No news reports were released from Japan. However, the Nuclear Regulation Authority did make the announcement that the leak in the Fukushima Nuclear Plant has intensified, raising the warning level to 3. This caused a bit of concern for the economy as this could mean that Japan will have to spend more on importing fuel.
Of course, it also didn’t help the yen that the FOMC meeting minutes turned out to be hawkish.
Still no reprots are due for the currency today. If you plan on trading it, make sure you keep close tabs on market sentiment! Remember that it tends to do well when risk aversion is in play.
Down goes the yen! USD/JPY staged its biggest rally in over a week as the pair climbed 89 pips to finish at 98.70. Where is the market headed?
So far, it seems as though price action on USD/JPY has been dictated by the market’s appetite for dollars.

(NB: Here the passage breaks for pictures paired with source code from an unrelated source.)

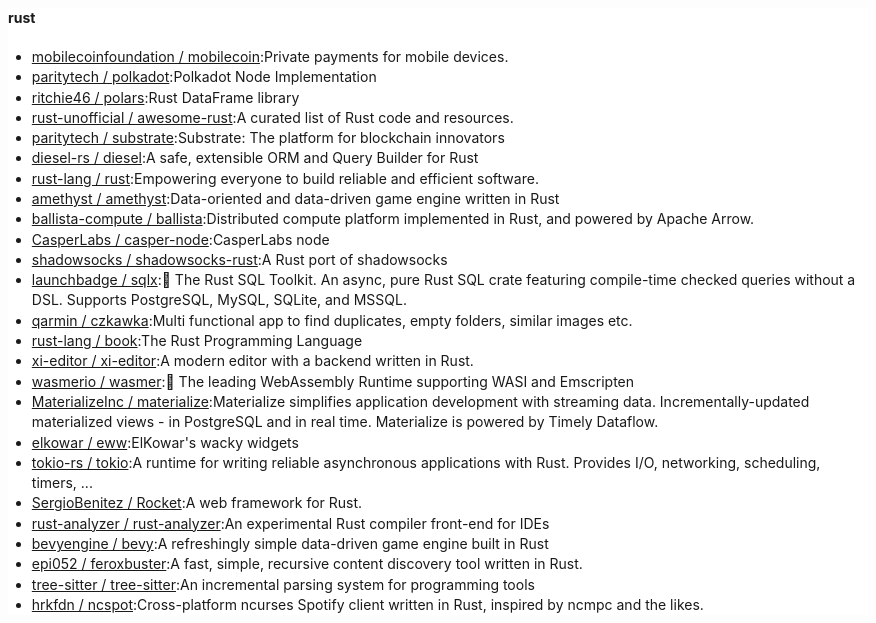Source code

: #### rust
* [mobilecoinfoundation / mobilecoin](https://github.com/mobilecoinfoundation/mobilecoin):Private payments for mobile devices.
* [paritytech / polkadot](https://github.com/paritytech/polkadot):Polkadot Node Implementation
* [ritchie46 / polars](https://github.com/ritchie46/polars):Rust DataFrame library
* [rust-unofficial / awesome-rust](https://github.com/rust-unofficial/awesome-rust):A curated list of Rust code and resources.
* [paritytech / substrate](https://github.com/paritytech/substrate):Substrate: The platform for blockchain innovators
* [diesel-rs / diesel](https://github.com/diesel-rs/diesel):A safe, extensible ORM and Query Builder for Rust
* [rust-lang / rust](https://github.com/rust-lang/rust):Empowering everyone to build reliable and efficient software.
* [amethyst / amethyst](https://github.com/amethyst/amethyst):Data-oriented and data-driven game engine written in Rust
* [ballista-compute / ballista](https://github.com/ballista-compute/ballista):Distributed compute platform implemented in Rust, and powered by Apache Arrow.
* [CasperLabs / casper-node](https://github.com/CasperLabs/casper-node):CasperLabs node
* [shadowsocks / shadowsocks-rust](https://github.com/shadowsocks/shadowsocks-rust):A Rust port of shadowsocks
* [launchbadge / sqlx](https://github.com/launchbadge/sqlx):🧰 The Rust SQL Toolkit. An async, pure Rust SQL crate featuring compile-time checked queries without a DSL. Supports PostgreSQL, MySQL, SQLite, and MSSQL.
* [qarmin / czkawka](https://github.com/qarmin/czkawka):Multi functional app to find duplicates, empty folders, similar images etc.
* [rust-lang / book](https://github.com/rust-lang/book):The Rust Programming Language
* [xi-editor / xi-editor](https://github.com/xi-editor/xi-editor):A modern editor with a backend written in Rust.
* [wasmerio / wasmer](https://github.com/wasmerio/wasmer):🚀 The leading WebAssembly Runtime supporting WASI and Emscripten
* [MaterializeInc / materialize](https://github.com/MaterializeInc/materialize):Materialize simplifies application development with streaming data. Incrementally-updated materialized views - in PostgreSQL and in real time. Materialize is powered by Timely Dataflow.
* [elkowar / eww](https://github.com/elkowar/eww):ElKowar's wacky widgets
* [tokio-rs / tokio](https://github.com/tokio-rs/tokio):A runtime for writing reliable asynchronous applications with Rust. Provides I/O, networking, scheduling, timers, ...
* [SergioBenitez / Rocket](https://github.com/SergioBenitez/Rocket):A web framework for Rust.
* [rust-analyzer / rust-analyzer](https://github.com/rust-analyzer/rust-analyzer):An experimental Rust compiler front-end for IDEs
* [bevyengine / bevy](https://github.com/bevyengine/bevy):A refreshingly simple data-driven game engine built in Rust
* [epi052 / feroxbuster](https://github.com/epi052/feroxbuster):A fast, simple, recursive content discovery tool written in Rust.
* [tree-sitter / tree-sitter](https://github.com/tree-sitter/tree-sitter):An incremental parsing system for programming tools
* [hrkfdn / ncspot](https://github.com/hrkfdn/ncspot):Cross-platform ncurses Spotify client written in Rust, inspired by ncmpc and the likes.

Unfortunately for the yen, U.S. Treasury yields have been rising and propping up the Greenback.
Without any economic reports coming from the yen today, it looks like price action on USD/JPY will continue to be dictated by the dollar’s movements. Luckily, we have a potential catalyst in the U.S. new home sales report, which is due at 2:00 pm GMT. So if you’re looking for news to trade, y’all know where to find it, homies! Just check out our awesome economic calendar!
We didn’t see much movement on USD/JPY last week. The pair tested and found resistance at the 99.00 handle, but it eventually rested at 98.67, down 3 pips on the day.
A strong rise in the Nikkei pushed USD/JPY up briefly above a key resistance level last Friday, but sadly, the rally wasn’t sustained.
For the coming days, movements in the Japanese stock market may continue to drive USD/JPY price action, especially since Japan won’t be publishing anything new until Wednesday. The good news is that we can look forward to seeing retail sales, CPI, employment, household spending, and housing starts data later in the week.
But for now, if you plan on trading this pair, keep in mind that the U.S. has some notable releases due in the coming days that may provide markets with a bit of fuel to move.